O intérprete que acompanha os índios canadenses foi dispensado. João Ichotó, um Wai-Wai que fala inglês fluentemente, foi quem traduziu para os Wai-Wai a longa conversa que eles estabeleceram com os canadenses na noite de ontem. João, que é Chefe de Posto e ex-Coordenador educacional da Aldeia Mapuera, aprendeu o idioma nas relações de proximidade que os Wai-Wai estabelecem com seus parentes índios da Guiana Inglesa, uma vez que as Terra Indígena Nahmundá-Mapuera (PA), onde vivem os Wai-Wai, fica próxima a essa fronteira.

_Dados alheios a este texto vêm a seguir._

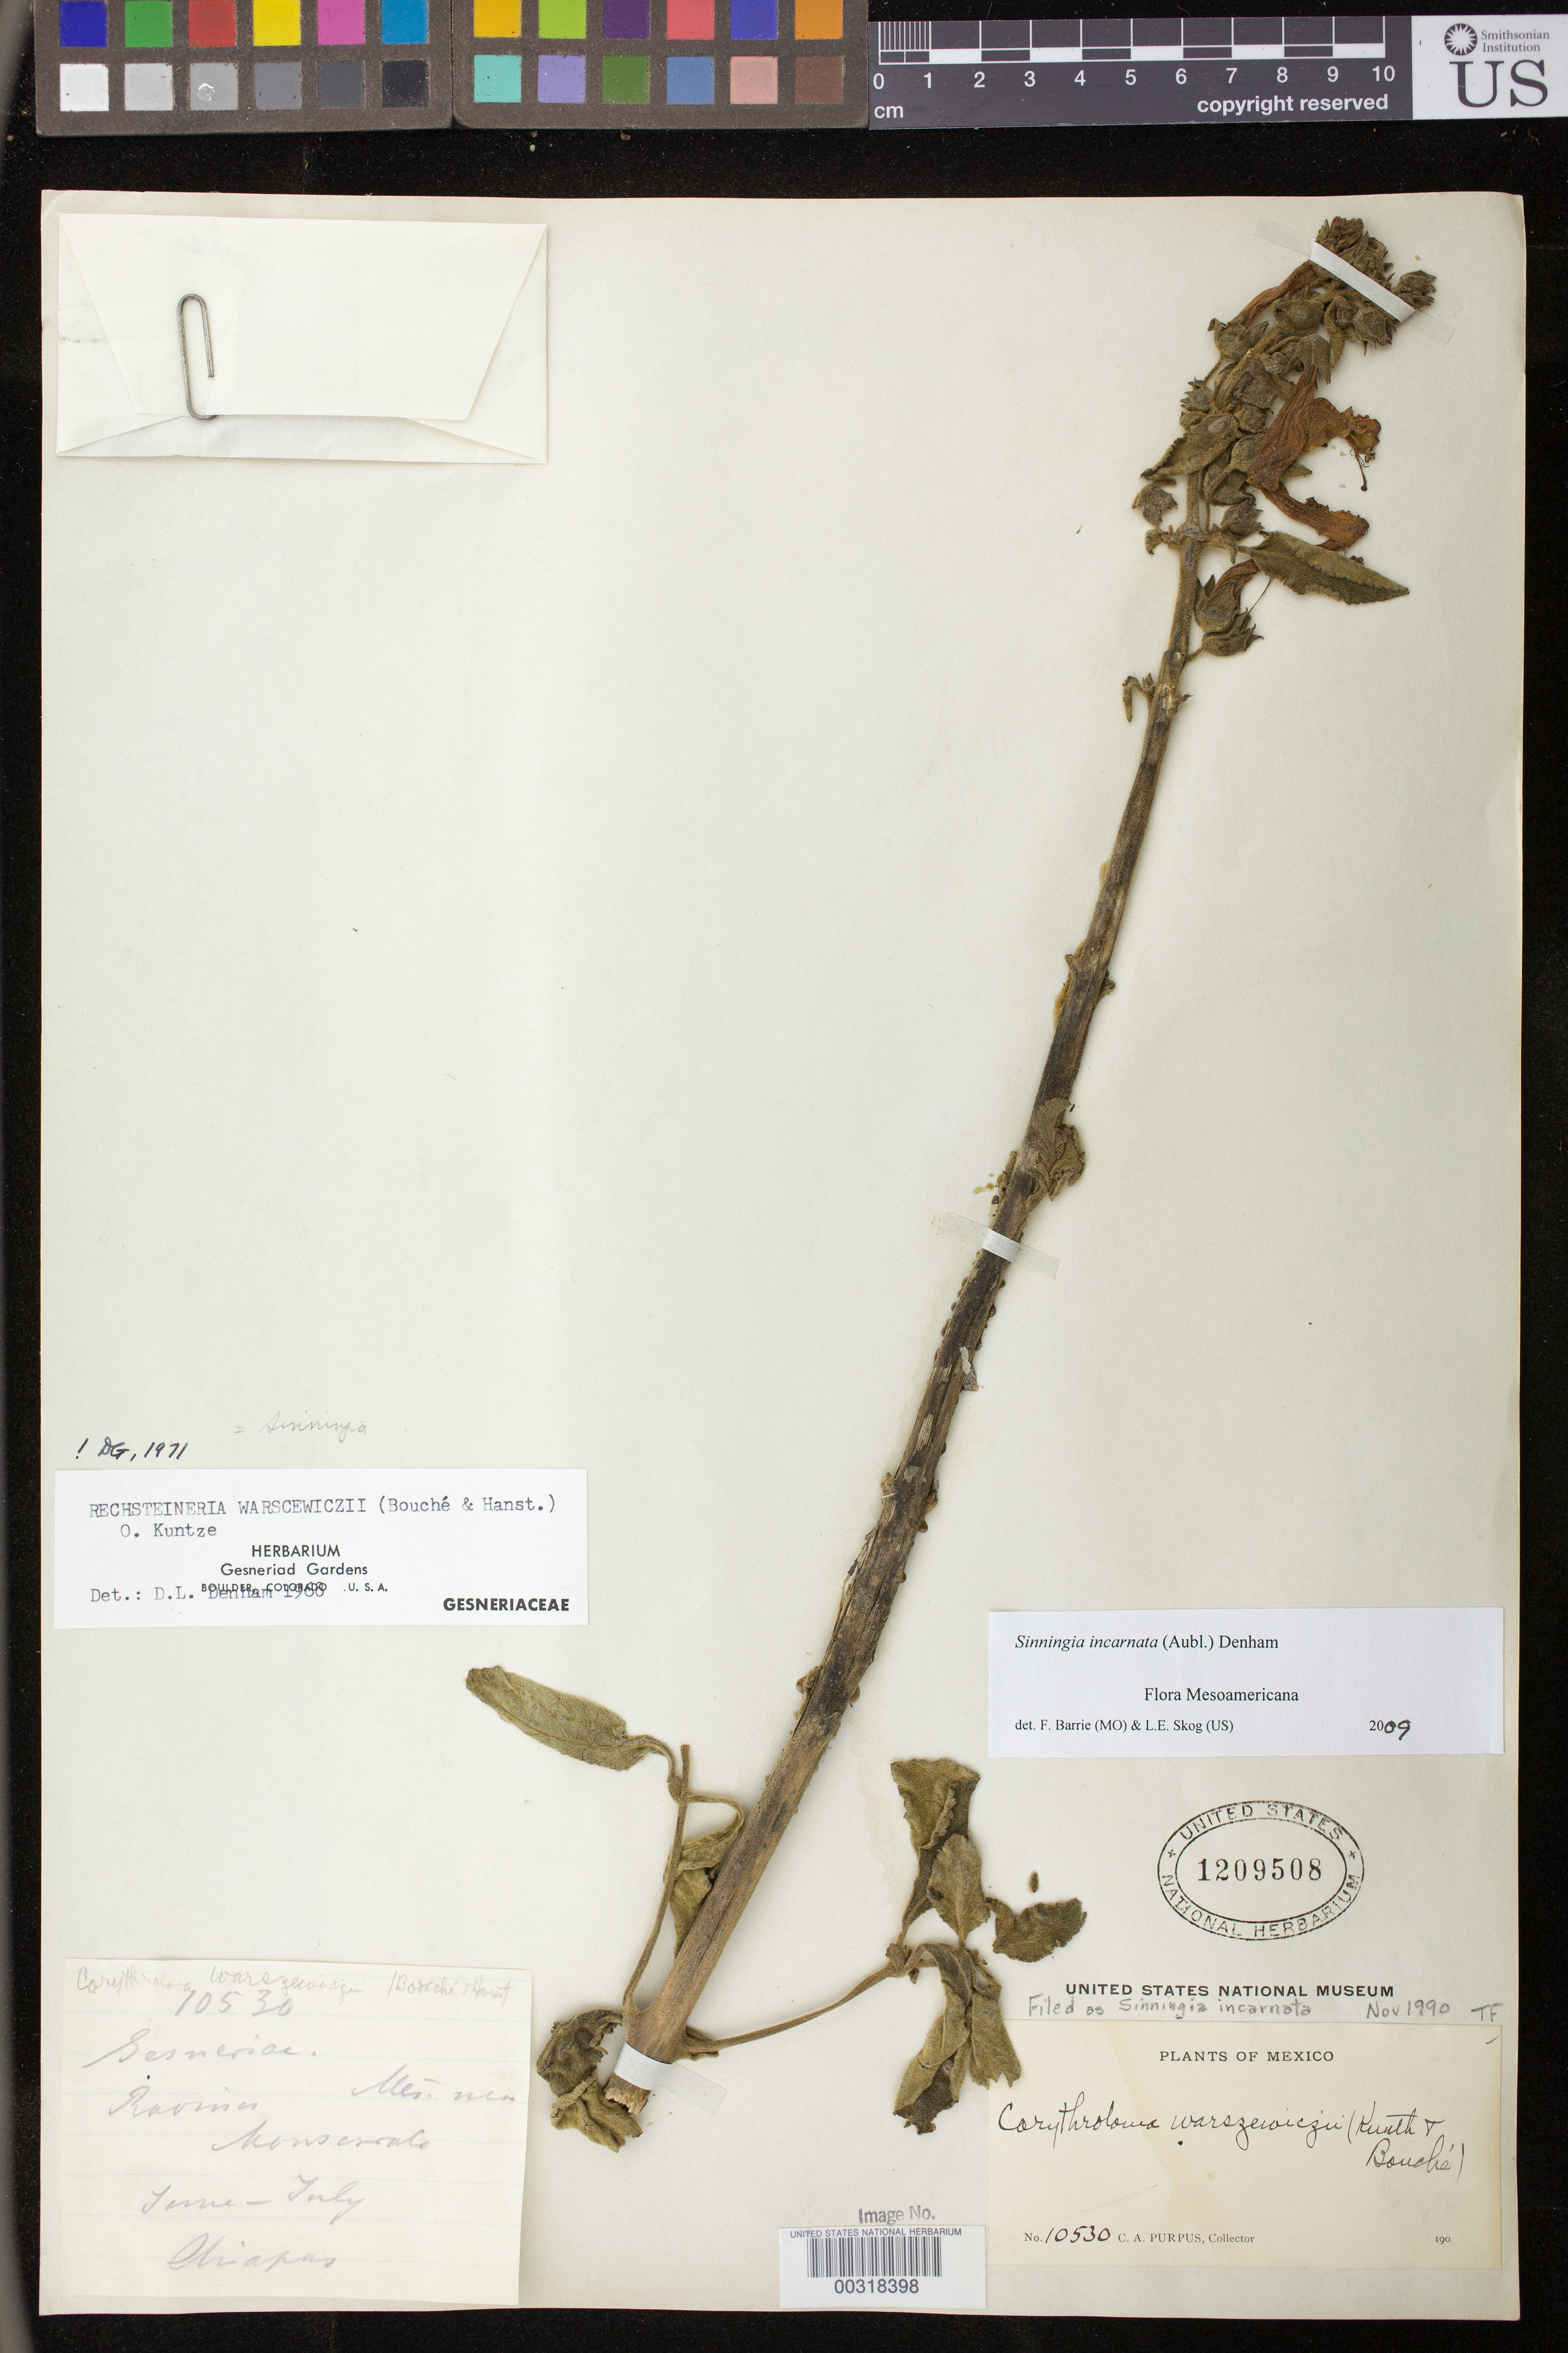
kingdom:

Havia um interesse mútuo em saberem como vivem os dois povos – do Canadá e do Brasil. Alex contou que a tribo dele foi civilizada há 500 anos e isso faz com que eles tenham dificuldades de lembrar de suas origens. “Hoje nossa comunidade indígena tenta resgatar esse espírito, que se assemelha em tudo ao que estamos vivendo aqui.” João Ichotó resumiu o espírito do encontro. “Estamos felizes pois sabemos que vocês são índios igual a nós, vocês pertencem a nossa família e todo índio, em todo o mundo, é um só.” (Maria Luiza Silveira)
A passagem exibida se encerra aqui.